I learned of National Grammar Day last night while listening to one of my favorite podcasts: Grammar Girl's Quick And Dirty Tips To Better Writing. It's a fun podcast about grammar. (Yes, I am that much of a geek that I enjoy learning about Grammar!)

Her podcast this week dispels her top ten grammar myths. Check out her site to see what they are! In celebration, I plan to correct anyone who uses one of my pet peeve phrases: "whole entire…"

As is you could have part of the entire thing! Actually, I recently had this conversation with someone and since he has been deliberatel slipping it into conversation at every chance. I slipped it into a couple sentences last night to show that I had gotten the barb and appreciated the irony.

Wherever you are today, correct someone's grammar! Happy Grammar Day!

Don Bergquist - March 10, 2008 - Lakewood, Colorado, USA

1 comment:

Don Bergquist said...

"What's the difference between 'ensure' and 'insure'?"
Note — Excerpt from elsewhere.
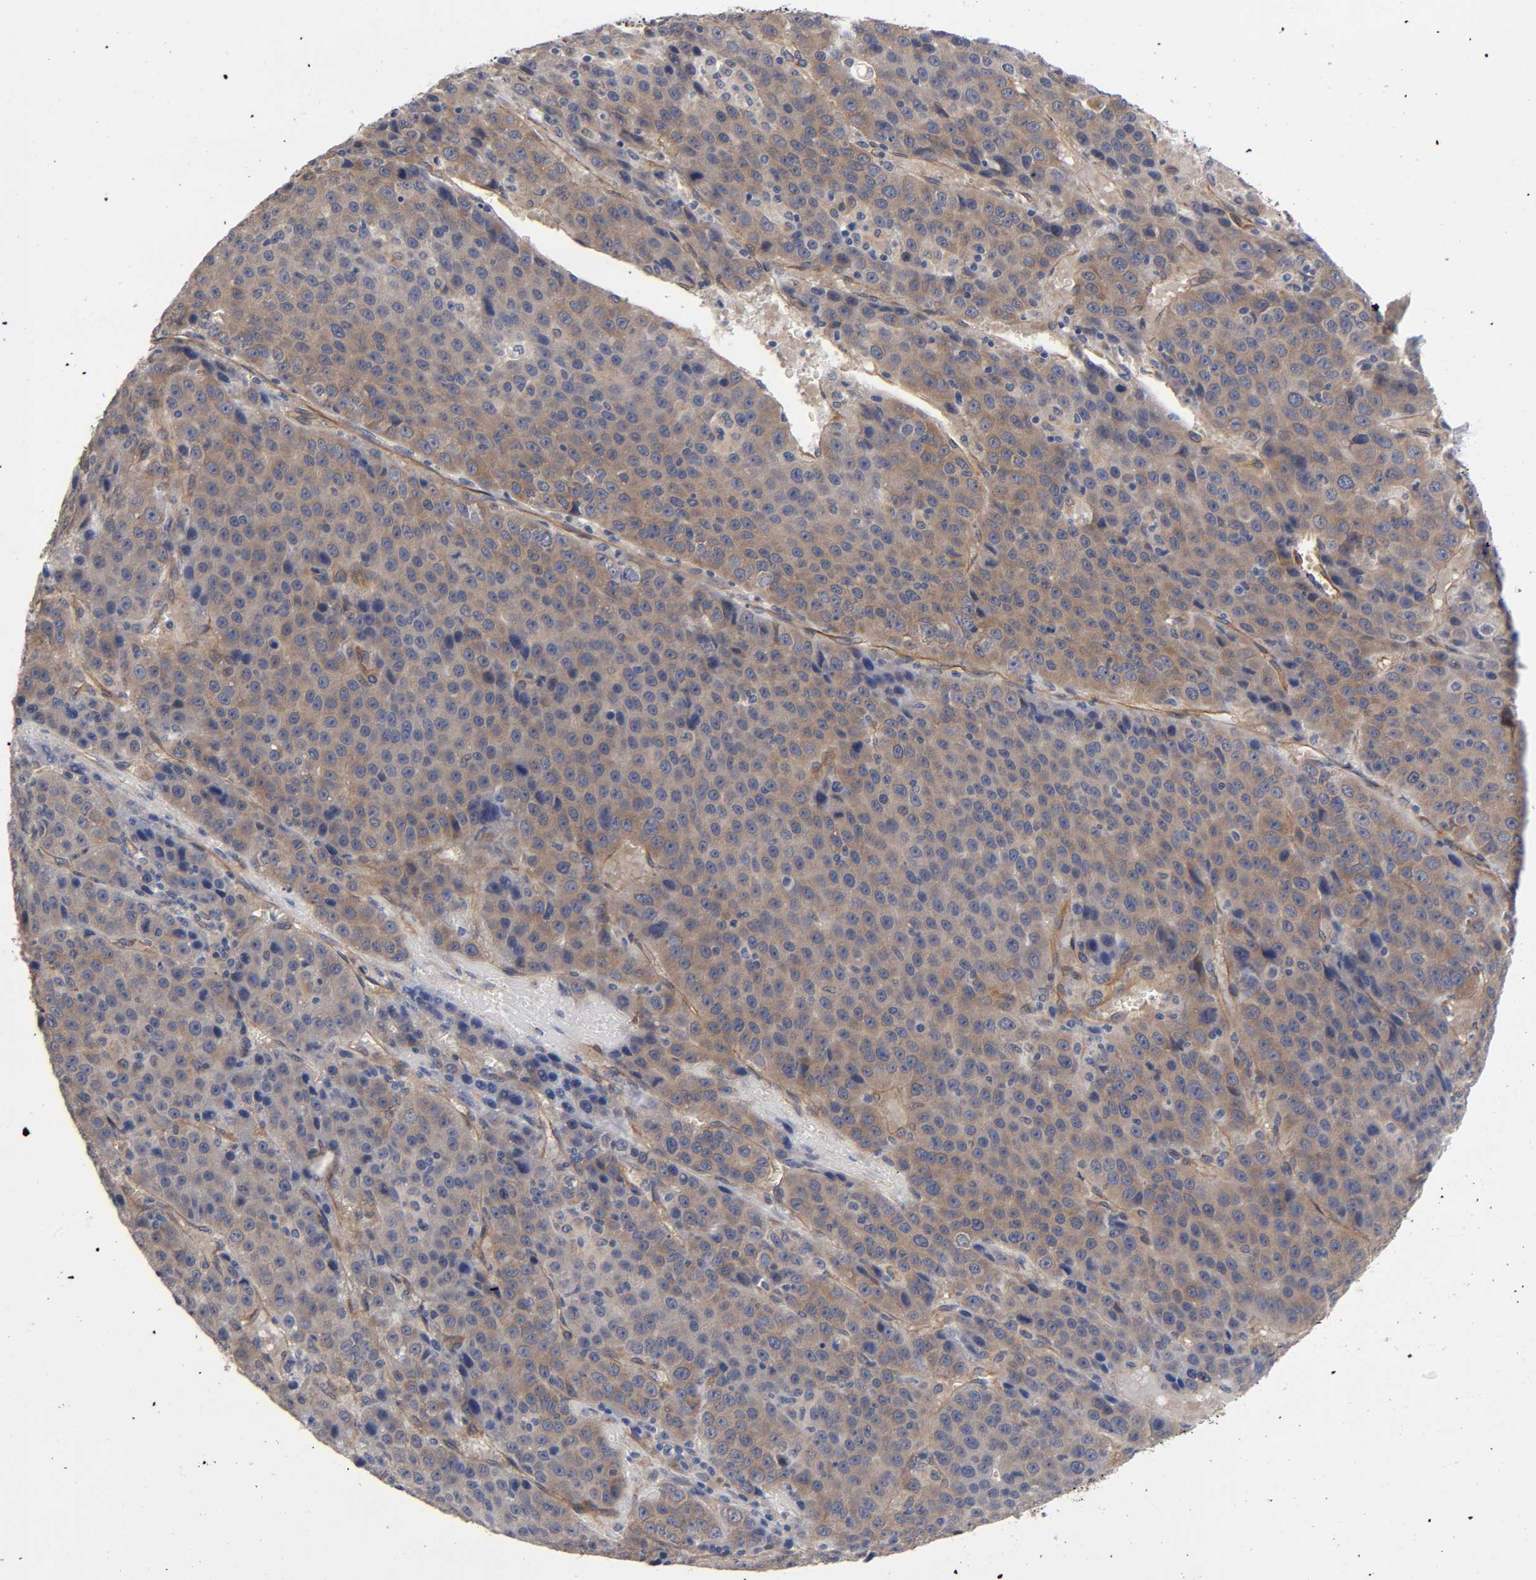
{"staining": {"intensity": "moderate", "quantity": ">75%", "location": "cytoplasmic/membranous"}, "tissue": "liver cancer", "cell_type": "Tumor cells", "image_type": "cancer", "snomed": [{"axis": "morphology", "description": "Carcinoma, Hepatocellular, NOS"}, {"axis": "topography", "description": "Liver"}], "caption": "Immunohistochemistry photomicrograph of neoplastic tissue: hepatocellular carcinoma (liver) stained using immunohistochemistry exhibits medium levels of moderate protein expression localized specifically in the cytoplasmic/membranous of tumor cells, appearing as a cytoplasmic/membranous brown color.", "gene": "RAB13", "patient": {"sex": "female", "age": 53}}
The question came from a colleague this morning… she was writing an email and was not sure, in context, which to use. How appropriate for National Grammar Day! While the two words are similar, they are not the same thing. It's pretty easy to remember:

Insure… It starts with an "I" - it protects you from Injury

Ensure… It starts with an "E" - it guarantees the Existence of some condition or event.

So, you insure something if you mean to protect from harm, injury or death, or to indemnify the subject from some action. You ensure something will happen by putting a plan into place to make it so.

…and I would add…

Assure… It starts with an "A" - if Asked, it calms fears.

When you assure something, you are confirming that you believe it to be true.

So, in conclusion:

The author assures you that he has ensured that his car will be protected from hail damage by allowing USAA to insure it.